His first treatise was Die Naturgeschichte des Menschen (in 2 vols, Kempten, 1831).
Frequent journeys to the Mediterranean, the Adriatic, and the North Sea gave him abundant materials for research on invertebrate anatomy and physiology, which he communicated first to the Munich academy of sciences, and republished in his Beiträge zur vergleichenden Physiologie des Blutes (Leipzig, 1832–33, with additions in 1838).
In 1834–35, he brought out a textbook on the subject he chaired (Lehrbuch der vergleichenden Anatomie, Leipzig), which recommended itself to students by its clear and concise style. A new edition of it appeared in 1843 under the title of Lehrbuch der Zootomie, of which only the vertebrate section was corrected by himself.

The precision of his earlier work is evidenced by his Micrometric Measurements of the Elementary Parts of Man and Animals (Leipzig, 1834). His zoological labours may be said to conclude with the atlas Icones zootomicae (Leipzig, 1841).
In 1835, he communicated to the Munich academy of sciences his researches on the physiology of generation and development, including the famous discovery of the germinal vesicle of the human ovum.

These were republished under the title Prodromus historiae generationis hominis atque animalium (Leipzig, 1836).
As in zoology, his original researches in physiology were followed by a students' textbook, Lehrbuch der speciellen Physiologie (Leipzig, 1838), which soon reached a third edition, and was translated into French and English. This was supplemented by an atlas, Icones physiologicae (Leipzig, 1839).

To the same period belongs a very interesting (but now little-known) work on medicine proper, of a historical and synthetic scope: Grundriss der Encyklopädie und Methodologie der medicinischen Wissenschaften nach geschichtlicher Ansicht (Erlangen, 1838).
It was translated into Danish. About the same time he worked at a translation of James Cowles Prichard's Natural History of Man, and edited various writings of Samuel Thomas Sommerring, with a biography of that anatomist (1844), which he himself fancied most of all his writings.
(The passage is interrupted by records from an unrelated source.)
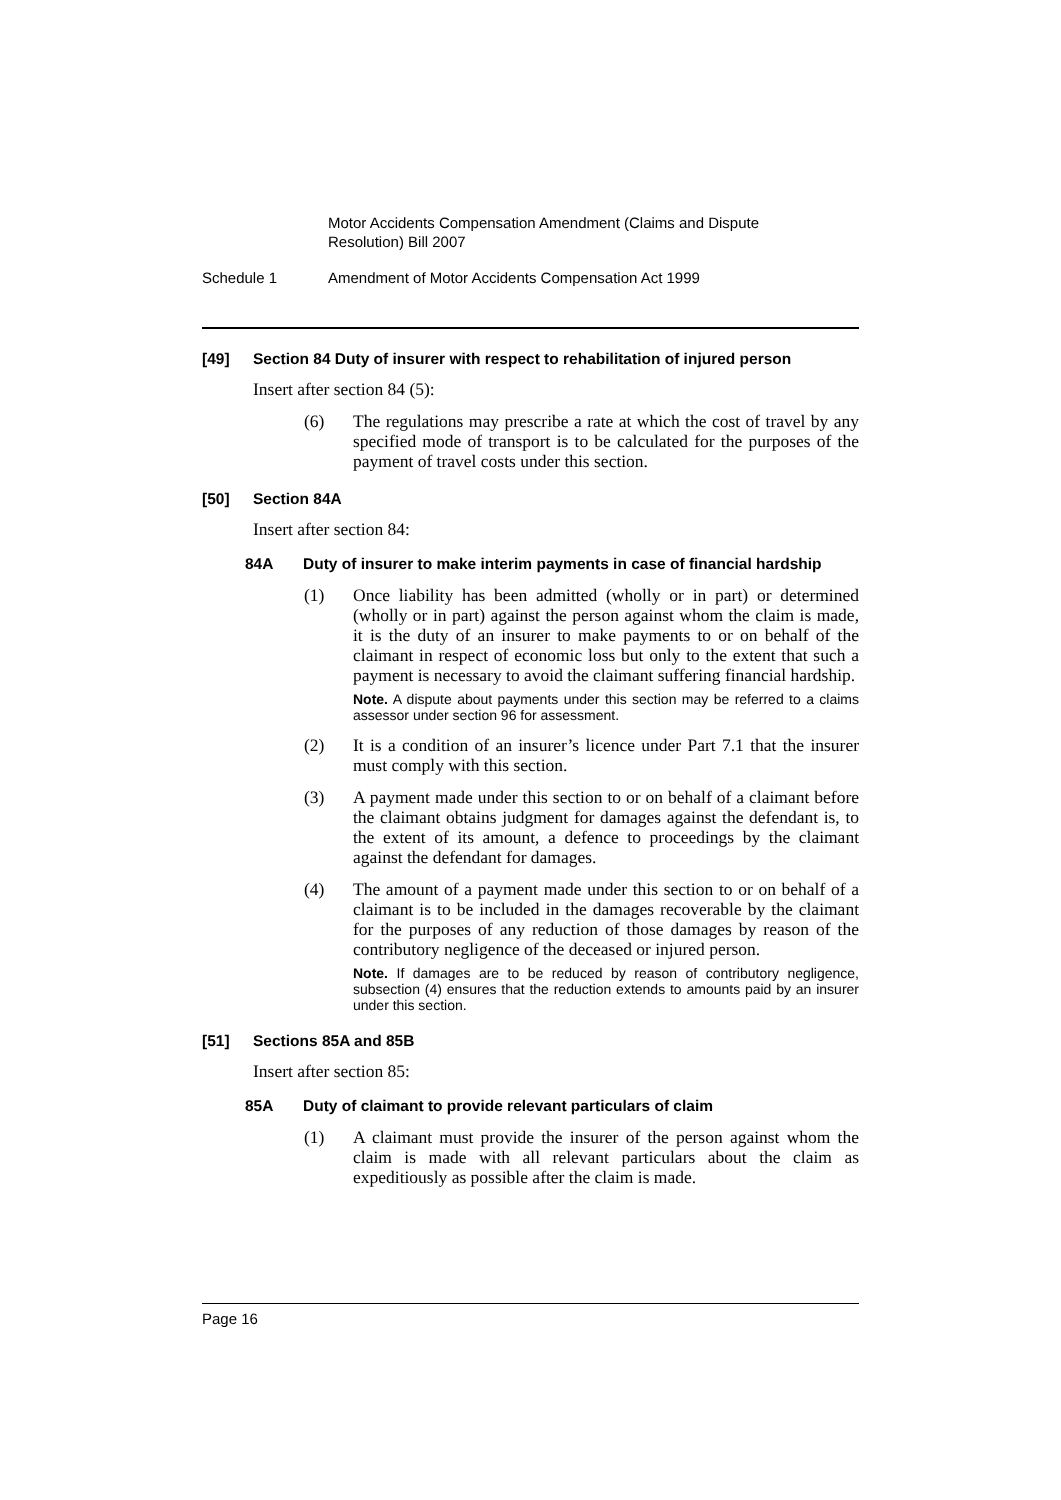Motor Accidents Compensation Amendment (Claims and Dispute Resolution) Bill 2007
Schedule 1 Amendment of Motor Accidents Compensation Act 1999
[49] Section 84 Duty of insurer with respect to rehabilitation of injured person
Insert after section 84 (5):
(6) The regulations may prescribe a rate at which the cost of travel by any specified mode of transport is to be calculated for the purposes of the payment of travel costs under this section.
[50] Section 84A
Insert after section 84:
84A Duty of insurer to make interim payments in case of financial hardship
(1) Once liability has been admitted (wholly or in part) or determined (wholly or in part) against the person against whom the claim is made, it is the duty of an insurer to make payments to or on behalf of the claimant in respect of economic loss but only to the extent that such a payment is necessary to avoid the claimant suffering financial hardship.
Note. A dispute about payments under this section may be referred to a claims assessor under section 96 for assessment.
(2) It is a condition of an insurer’s licence under Part 7.1 that the insurer must comply with this section.
(3) A payment made under this section to or on behalf of a claimant before the claimant obtains judgment for damages against the defendant is, to the extent of its amount, a defence to proceedings by the claimant against the defendant for damages.
(4) The amount of a payment made under this section to or on behalf of a claimant is to be included in the damages recoverable by the claimant for the purposes of any reduction of those damages by reason of the contributory negligence of the deceased or injured person.
Note. If damages are to be reduced by reason of contributory negligence, subsection (4) ensures that the reduction extends to amounts paid by an insurer under this section.
[51] Sections 85A and 85B
Insert after section 85:
85A Duty of claimant to provide relevant particulars of claim
(1) A claimant must provide the insurer of the person against whom the claim is made with all relevant particulars about the claim as expeditiously as possible after the claim is made.
Page 16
In 1843, after his removal to Göttingen, he began his great Handwörterbuch der Physiologie mit Rücksicht auf physiologische Pathologie123.13.24, and brought out the fifth (supplementary) volume in 1852. His only original contributions to this work were on the sympathetic nerve, nerve-ganglia and nerve-endings, and he modestly disclaimed all merit except as being the organizer. While resident in Italy for his health from 1845 to 1847, he occupied himself with research on the electrical organ of the torpedo genus of electric eels and on nervous organization generally; these he published in 1853–1854 (Neurologische Untersuchungen, Göttingen), and therewith his physiological period may be said to end.

==Philosophy==
He boldly stood against materialism and avowed himself a Christian believer. This lost him the respect of a number of his old friends and pupils, and was unfeelingly told that he was "suffering from an atrophy of the brain." His quarrel with Carl Vogt and other materialists began with his oration at the Göttingen meeting of the Naturforscher-Versammlung in 1854, on "Menschenschöpfung und Seelensubstanz." This was followed by a series of "Physiological Letters" in the Allgemeine Zeitung, by an essay on "Glauben and Wissen," and by the most important piece of this series, "Der Kampf um die Seele vom Standpunkt der Wissenschaft" (Göttingen, 1857).
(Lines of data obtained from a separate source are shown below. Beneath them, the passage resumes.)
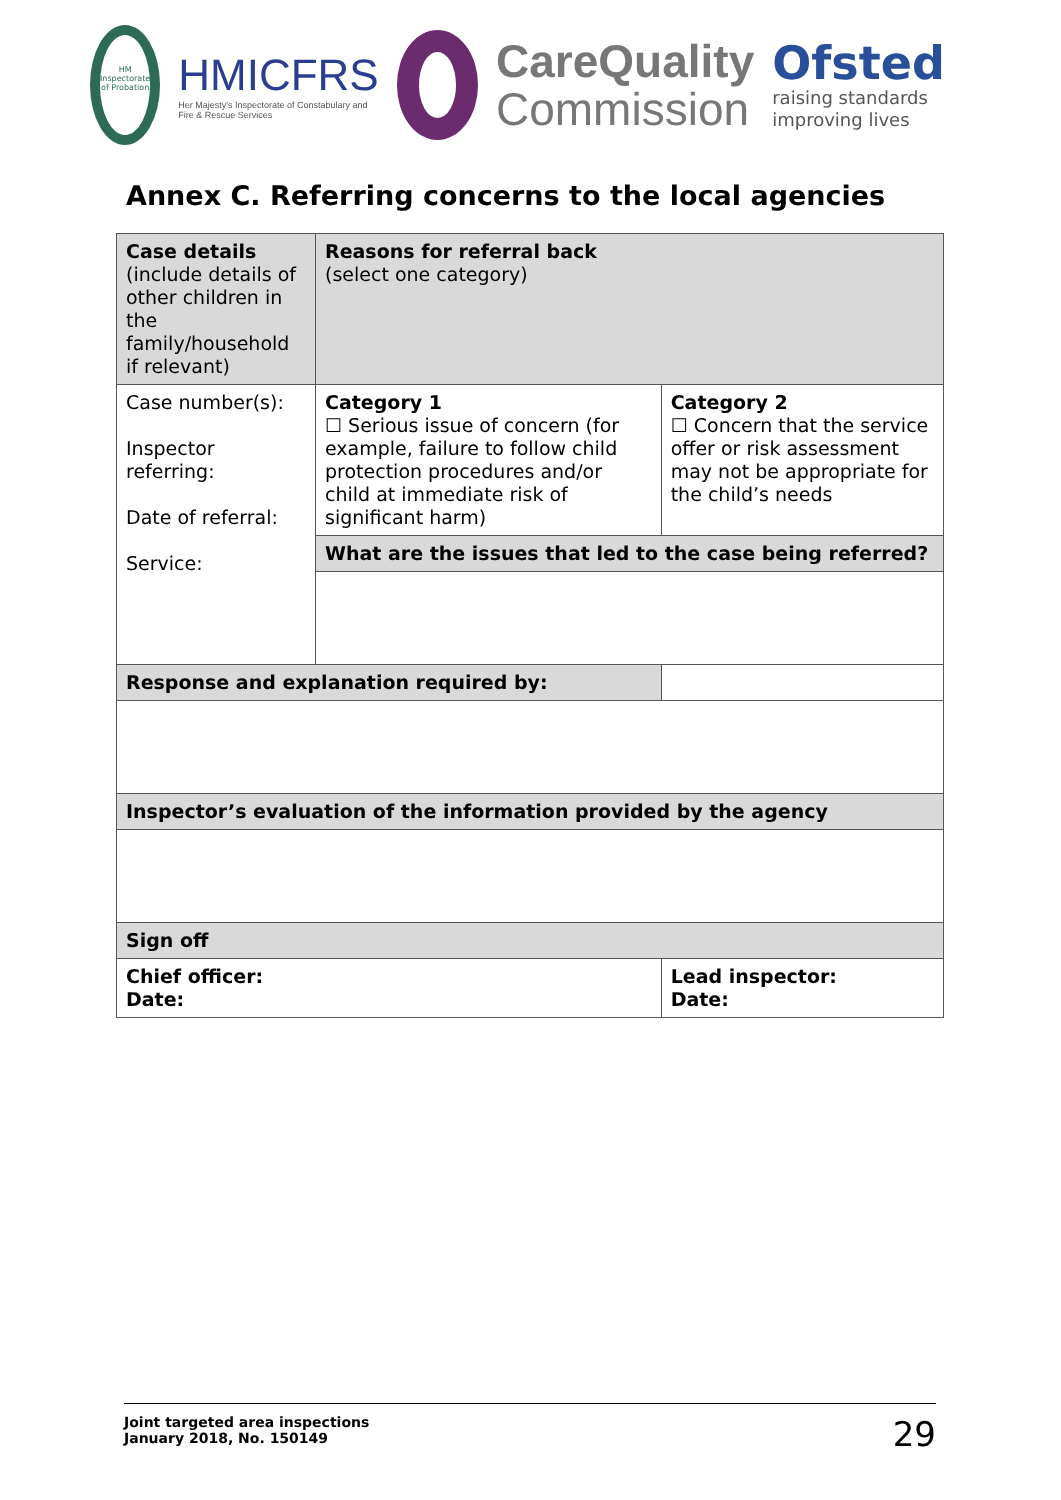HM Inspectorate of Probation
HMICFRS
Her Majesty's Inspectorate of Constabulary and Fire & Rescue Services
CareQuality
Commission
Ofsted
raising standards improving lives
Annex C. Referring concerns to the local agencies
| Case details (include details of other children in the family/household if relevant) | Reasons for referral back (select one category) | | |
| Case number(s): Inspector referring: Date of referral: Service: | Category 1 ☐ Serious issue of concern (for example, failure to follow child protection procedures and/or child at immediate risk of significant harm) | | Category 2 ☐ Concern that the service offer or risk assessment may not be appropriate for the child’s needs |
| | What are the issues that led to the case being referred? | | |
| Response and explanation required by: | | | |
| Inspector’s evaluation of the information provided by the agency | | | |
| Sign off | | | |
| Chief officer: Date: | | Lead inspector: Date: | |
Joint targeted area inspections
January 2018, No. 150149
29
Having come to the consideration of these philosophical problems late in life, he was at some disadvantage; but he endeavoured to join as he best could in the current of contemporary German thought. He had an exact knowledge of classical German writings, especially of Goethe's, and of the literature connected with him.

==Paleoanthropology==
In what may be called his fourth and last period, Wagner became an anthropologist and archaeologist. He occupied himself with the cabinet of skulls in the Göttingen museum collected by Blumenbach and with the excavation of prehistoric remains, corresponded actively with the anthropological societies of Paris and London, and organized, in co-operation with the veteran Karl Ernst von Baer, a successful congress of anthropologists at Göttinger in 1861. His last writings were memoirs on the convolutions of the human brain, on the weight of brains, and on the brains of idiots (1860–1862).